Beading is such a zen activity: stitch, add a bead, stitch, add a bead... SNAP! Dammit, there goes another needle. I love bead embroidery, but I do not love stitching through Ultrasuede. Beading needles are notoriously thin and the repeated passage through that tough fabric causes great stress on them. The eye gets smaller, the needles bend, and eventually they break.
Marble Man, super-tired of hearing me swear, googled beading needles and came across an article about Hari-kuyo, an annual quirky Japanese festival for seamstresses and embroiderers to bid farewell to broken needles. Sounds like I need to buy a ticket on that train.

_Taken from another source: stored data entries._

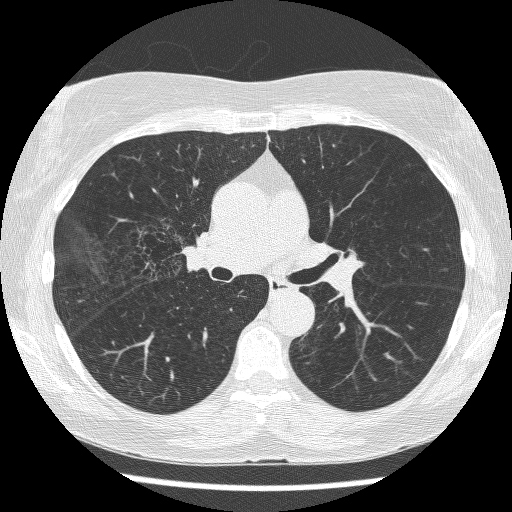
Low-dose screening chest CT, axial slice. First (baseline) screen. Lung window (W 1500 / L -600 HU). 1.25 mm slice thickness. Lung (sharp) reconstruction kernel (BONE). 512 × 512 image matrix, field of view 316 × 316 mm. Female, age 64 years at enrolment. Former smoker at enrolment.
Expert reader's lesion annotation, bounding box [x1, y1, x2, y2] px = [122, 215, 198, 276]. The screening reader recorded 3 non-calcified nodules or masses ≥4 mm on this exam (right upper lobe, right upper lobe, left lower lobe); which of them this box marks is not recorded. Participant outcome: lung cancer diagnosed 735 days after this screen — adenocarcinoma, NOS, right upper lobe, right middle lobe, right hilum, stage IV (AJCC 6th edition), 85 mm at pathology.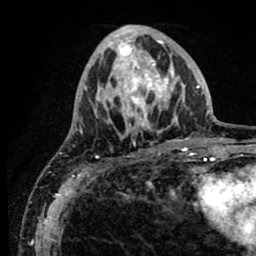
Breast MRI (dynamic contrast-enhanced), one axial slice. Position 29 of 80 along the scan axis. Cropped to one breast. Dynamic contrast-enhanced series, time point 2 of 8 at this slice position (early post-contrast). 1.5 T. TE 2.6 ms, TR 5.6 ms. 2 mm slice thickness. 256 × 256 image matrix. Female patient.
Annotated regions visible in this slice (semi-automatically segmented with operator editing):
- enhancing-tissue mask used for the functional tumour volume (all voxels passing the contrast-enhancement thresholds inside the analysis volume; usually the tumour): bounding box <84,26,190,140> (left, top, right, bottom; pixels)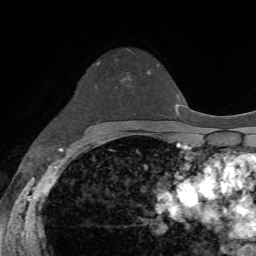
Breast MRI, one axial slice; slice 44 of 72 in the series (ordered by position); cropped to one breast; dynamic contrast-enhanced series, time point 2 of 7 at this slice position (early post-contrast); 1.5 T; TE 4.2 ms, TR 8.7 ms; 2.2 mm slice thickness; 256 × 256 image matrix, field of view 180 × 180 mm. Female patient.
Structures marked on this image (semi-automatic segmentation, software-assisted and operator-edited):
- enhancing-tissue mask used for the functional tumour volume (all voxels passing the contrast-enhancement thresholds inside the analysis volume; usually the tumour): bounding box [x1, y1, x2, y2] px = [121, 72, 149, 82]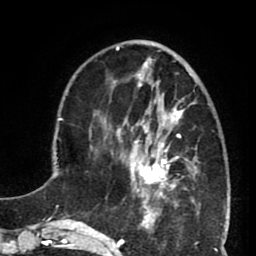
Breast MRI (dynamic contrast-enhanced), one axial slice. Slice 25 of 80 in the series (ordered by position). Cropped to one breast. Dynamic contrast-enhanced series, time point 2 of 8 at this slice position (early post-contrast). 1.5 T. TE 2.6 ms, TR 5.8 ms. 2 mm slice thickness. 256 × 256 image matrix. Female patient.
Structures marked on this image (semi-automatically segmented with operator editing):
- enhancing-tissue mask used for the functional tumour volume (all voxels passing the contrast-enhancement thresholds inside the analysis volume; usually the tumour): bounding box <127,102,190,199> (left, top, right, bottom; pixels)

"On the day of the memorial service – 8 February throughout most of Japan, but 8 December in much of the Kansai region and western Japan – seamstresses and embroiderers take a day of rest from their craft, and bring their used, bent and broken needles and pins to their temple or shrine. As they pay their respects, their needles and pins are stuck upright into blocks of tofu or konnyaku (a kind of edible jelly made from a plant-based flour). Tofu and konnyaku are used because of their soft texture; which is thought to soothe the needles after their labour, effectively wrapping them with tenderness and gratitude. A priest incants a sutra, marking the needles’ passage from use, and offers a blessing, which is thought to rub off on the person who has made the offering. The essence of hari-kuyo is to honour the needles for their hard work, give thanks for their service over the preceding year, and also to pray for improved needlework skills in the future. The used needles and pins are often sent to Awashima Shrine, where they are then laid to rest. In some regions, the blocks of tofu and konnyaku, with their pins sticking out, are farewelled by being floated down a river."
From The Japanese Foundation, Sydney
Instead of cursing my sorry luck at breaking a needle on a regular basis, I think I'll keep a block of tofu handy to place them in and thank them for their hard service. How's that for a new and unusual New Year's Resolution?